• What to do: Please print, without any change, the lines in the material below from the line with "r soziale Medien, Werbung" up to and including the line with "ne in Lüneburg".

Collected data
== Segment start ==

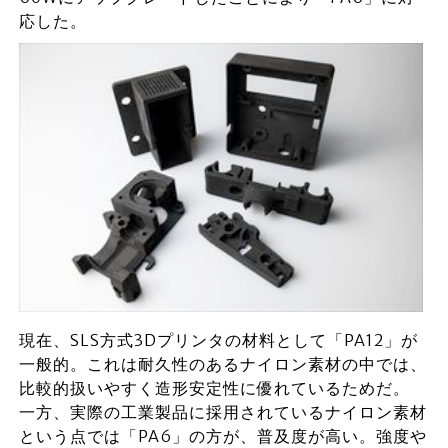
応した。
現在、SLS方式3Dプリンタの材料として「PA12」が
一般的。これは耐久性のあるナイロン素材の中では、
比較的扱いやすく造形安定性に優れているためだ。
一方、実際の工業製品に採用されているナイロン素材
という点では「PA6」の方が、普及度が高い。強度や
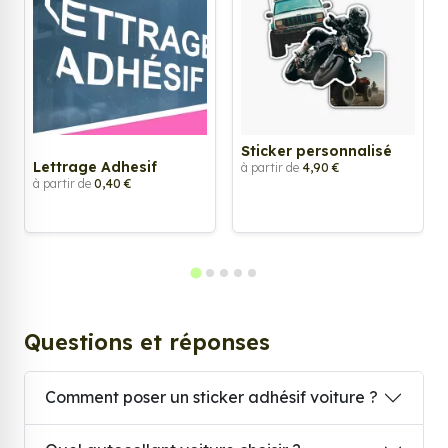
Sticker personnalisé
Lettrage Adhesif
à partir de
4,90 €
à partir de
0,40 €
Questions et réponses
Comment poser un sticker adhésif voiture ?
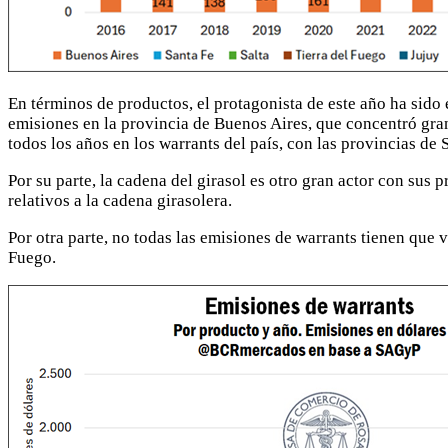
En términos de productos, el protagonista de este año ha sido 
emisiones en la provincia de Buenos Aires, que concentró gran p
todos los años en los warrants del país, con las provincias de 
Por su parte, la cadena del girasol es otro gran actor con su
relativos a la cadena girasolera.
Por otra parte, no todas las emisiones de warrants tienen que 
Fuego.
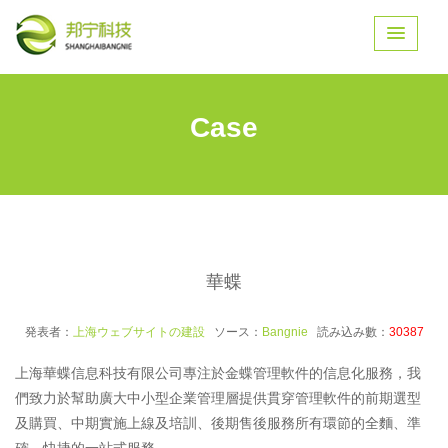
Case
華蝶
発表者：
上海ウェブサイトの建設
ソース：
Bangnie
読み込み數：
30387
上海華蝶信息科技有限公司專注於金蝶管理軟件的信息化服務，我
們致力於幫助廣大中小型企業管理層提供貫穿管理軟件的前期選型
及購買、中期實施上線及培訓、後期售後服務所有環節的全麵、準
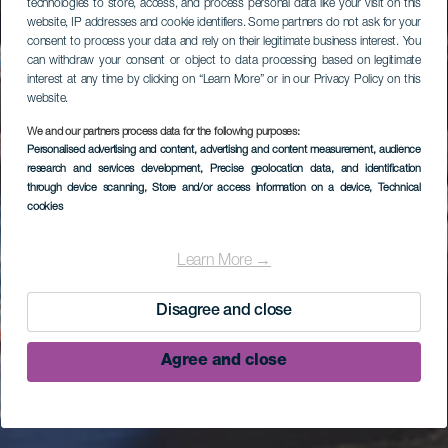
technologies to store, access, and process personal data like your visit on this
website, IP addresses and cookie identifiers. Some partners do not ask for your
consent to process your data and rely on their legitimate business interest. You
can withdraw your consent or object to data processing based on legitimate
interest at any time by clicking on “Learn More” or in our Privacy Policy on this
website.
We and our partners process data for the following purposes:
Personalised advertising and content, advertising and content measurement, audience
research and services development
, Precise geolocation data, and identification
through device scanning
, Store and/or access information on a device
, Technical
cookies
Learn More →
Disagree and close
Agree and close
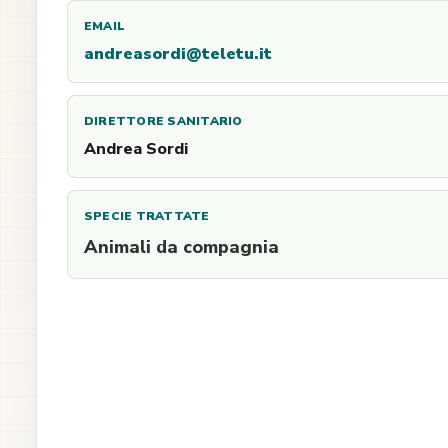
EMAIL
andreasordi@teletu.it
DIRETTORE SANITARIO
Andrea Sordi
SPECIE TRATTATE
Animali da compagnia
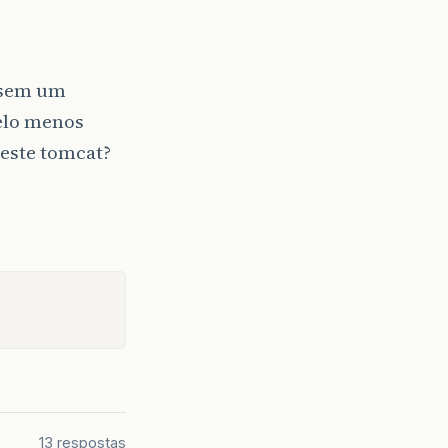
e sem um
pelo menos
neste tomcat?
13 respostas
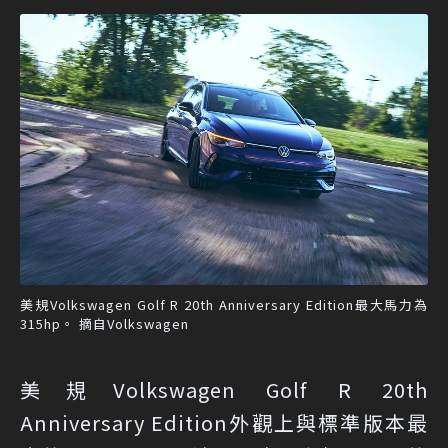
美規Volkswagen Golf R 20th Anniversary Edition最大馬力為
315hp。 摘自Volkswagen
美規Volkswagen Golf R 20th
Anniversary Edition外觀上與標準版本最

== Segment end ==
== Segment start ==

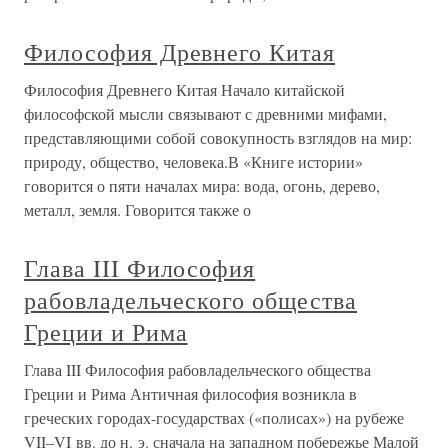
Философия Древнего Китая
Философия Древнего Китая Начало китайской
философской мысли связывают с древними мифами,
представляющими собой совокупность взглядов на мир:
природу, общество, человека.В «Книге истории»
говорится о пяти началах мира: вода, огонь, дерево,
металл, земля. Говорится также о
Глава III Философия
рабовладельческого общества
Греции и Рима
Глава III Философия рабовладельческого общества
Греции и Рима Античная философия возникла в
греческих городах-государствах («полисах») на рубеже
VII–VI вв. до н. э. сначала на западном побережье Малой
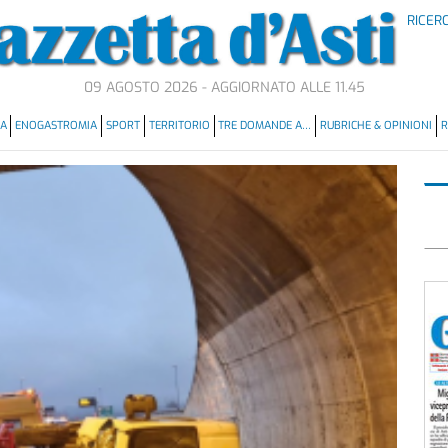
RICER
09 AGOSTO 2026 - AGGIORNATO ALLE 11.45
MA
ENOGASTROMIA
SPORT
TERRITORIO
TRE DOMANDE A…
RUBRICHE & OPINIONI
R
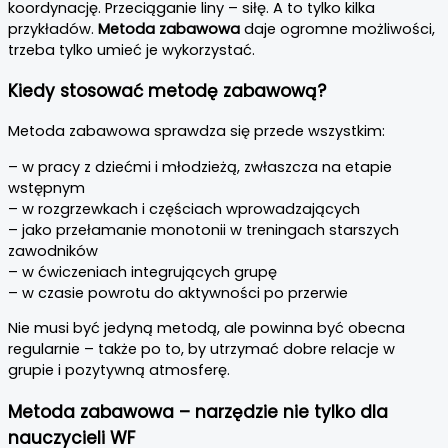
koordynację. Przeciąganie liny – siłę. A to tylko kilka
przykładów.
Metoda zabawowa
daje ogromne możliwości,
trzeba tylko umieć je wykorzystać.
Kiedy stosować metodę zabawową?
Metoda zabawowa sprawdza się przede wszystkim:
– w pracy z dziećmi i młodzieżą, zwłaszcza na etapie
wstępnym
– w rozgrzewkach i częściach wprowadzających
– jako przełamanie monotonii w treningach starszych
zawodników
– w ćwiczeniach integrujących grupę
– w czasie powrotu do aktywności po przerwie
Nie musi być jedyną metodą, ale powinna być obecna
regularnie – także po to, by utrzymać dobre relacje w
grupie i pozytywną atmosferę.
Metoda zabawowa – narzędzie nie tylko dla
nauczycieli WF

== Segment end ==
== Segment start ==

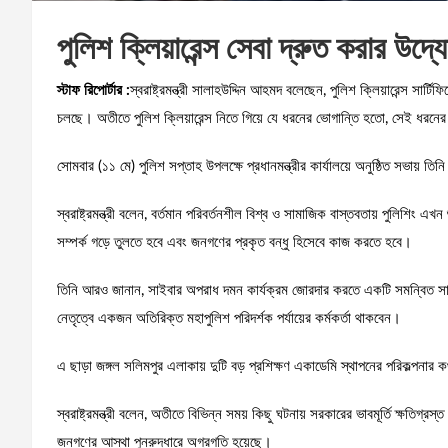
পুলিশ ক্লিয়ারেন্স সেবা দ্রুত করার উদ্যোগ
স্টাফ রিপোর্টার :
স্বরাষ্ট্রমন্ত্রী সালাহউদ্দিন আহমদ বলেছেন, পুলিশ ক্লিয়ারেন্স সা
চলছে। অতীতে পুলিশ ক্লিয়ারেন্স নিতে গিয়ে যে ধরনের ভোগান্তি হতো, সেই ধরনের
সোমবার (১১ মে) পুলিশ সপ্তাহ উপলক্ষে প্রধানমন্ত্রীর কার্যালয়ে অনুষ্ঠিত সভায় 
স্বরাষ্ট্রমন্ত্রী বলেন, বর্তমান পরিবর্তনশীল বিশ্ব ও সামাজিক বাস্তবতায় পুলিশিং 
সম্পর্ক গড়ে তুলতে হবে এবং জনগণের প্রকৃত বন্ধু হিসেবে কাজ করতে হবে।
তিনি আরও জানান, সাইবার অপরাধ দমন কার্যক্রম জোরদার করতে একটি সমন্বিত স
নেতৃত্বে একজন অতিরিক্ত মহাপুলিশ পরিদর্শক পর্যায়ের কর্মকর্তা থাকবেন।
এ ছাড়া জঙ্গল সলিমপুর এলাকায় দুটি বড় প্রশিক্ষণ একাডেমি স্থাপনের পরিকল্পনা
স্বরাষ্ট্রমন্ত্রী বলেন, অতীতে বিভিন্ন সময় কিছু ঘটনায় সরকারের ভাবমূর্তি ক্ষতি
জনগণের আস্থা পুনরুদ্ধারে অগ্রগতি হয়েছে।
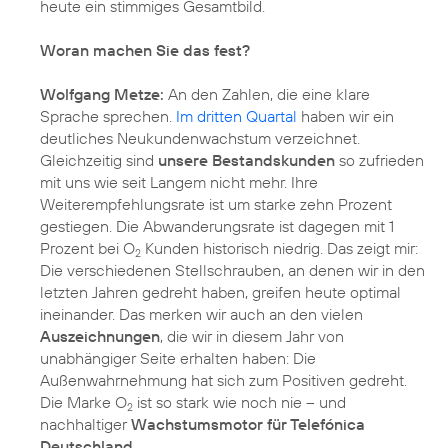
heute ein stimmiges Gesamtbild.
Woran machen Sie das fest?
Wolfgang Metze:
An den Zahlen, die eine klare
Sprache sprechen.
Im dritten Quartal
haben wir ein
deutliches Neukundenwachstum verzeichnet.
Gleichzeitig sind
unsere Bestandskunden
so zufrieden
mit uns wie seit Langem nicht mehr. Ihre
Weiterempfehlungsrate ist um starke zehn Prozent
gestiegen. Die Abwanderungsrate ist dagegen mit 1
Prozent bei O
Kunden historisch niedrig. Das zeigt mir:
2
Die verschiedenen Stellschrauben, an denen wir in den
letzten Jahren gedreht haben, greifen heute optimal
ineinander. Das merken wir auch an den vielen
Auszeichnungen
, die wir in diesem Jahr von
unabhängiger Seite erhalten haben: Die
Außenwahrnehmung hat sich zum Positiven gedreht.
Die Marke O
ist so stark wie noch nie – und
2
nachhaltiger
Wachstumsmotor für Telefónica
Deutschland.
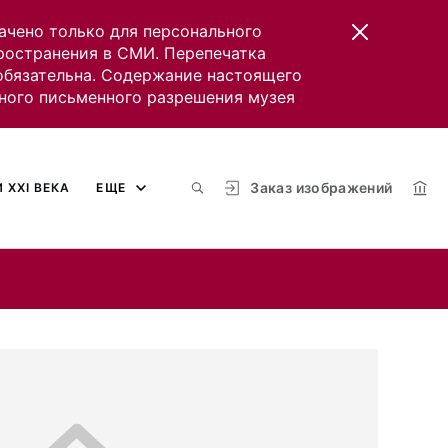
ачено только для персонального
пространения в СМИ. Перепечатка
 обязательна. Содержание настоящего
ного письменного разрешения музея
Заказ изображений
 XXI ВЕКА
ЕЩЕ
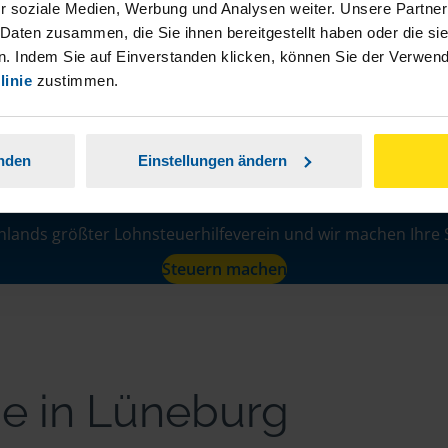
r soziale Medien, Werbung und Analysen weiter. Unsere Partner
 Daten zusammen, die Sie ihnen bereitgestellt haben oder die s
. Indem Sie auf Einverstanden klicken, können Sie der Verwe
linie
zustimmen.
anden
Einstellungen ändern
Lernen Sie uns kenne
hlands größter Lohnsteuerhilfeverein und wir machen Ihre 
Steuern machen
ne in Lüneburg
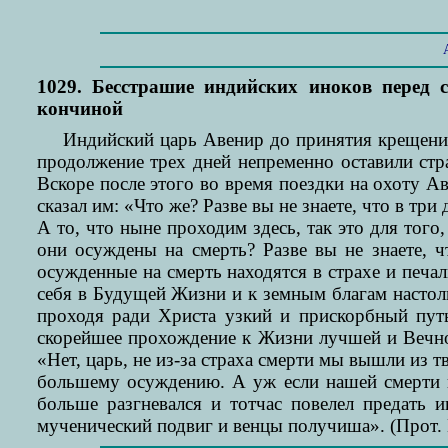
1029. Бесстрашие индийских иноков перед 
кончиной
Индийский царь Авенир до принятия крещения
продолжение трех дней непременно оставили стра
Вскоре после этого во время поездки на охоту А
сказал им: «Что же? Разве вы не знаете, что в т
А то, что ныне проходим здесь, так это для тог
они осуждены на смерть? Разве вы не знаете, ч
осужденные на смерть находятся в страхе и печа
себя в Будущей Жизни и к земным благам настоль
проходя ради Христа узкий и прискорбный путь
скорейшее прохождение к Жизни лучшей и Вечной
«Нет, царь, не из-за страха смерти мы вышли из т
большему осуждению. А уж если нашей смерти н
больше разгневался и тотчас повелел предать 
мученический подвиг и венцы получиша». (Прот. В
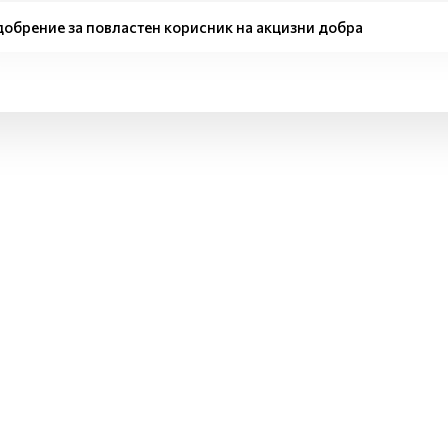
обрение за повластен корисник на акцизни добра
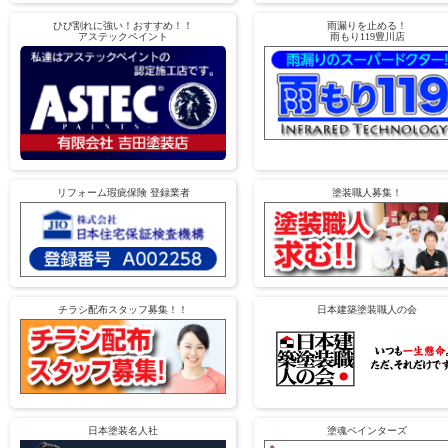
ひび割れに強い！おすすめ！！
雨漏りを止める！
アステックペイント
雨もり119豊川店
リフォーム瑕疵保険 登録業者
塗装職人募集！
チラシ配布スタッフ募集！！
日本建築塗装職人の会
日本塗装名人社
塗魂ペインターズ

== Segment end ==

• Task output:
r soziale Medien, Werbung und Analysen weiter. Unsere Partner
 Daten zusammen, die Sie ihnen bereitgestellt haben oder die s
. Indem Sie auf Einverstanden klicken, können Sie der Verwe
linie
zustimmen.
anden
Einstellungen ändern
Lernen Sie uns kenne
hlands größter Lohnsteuerhilfeverein und wir machen Ihre 
Steuern machen
ne in Lüneburg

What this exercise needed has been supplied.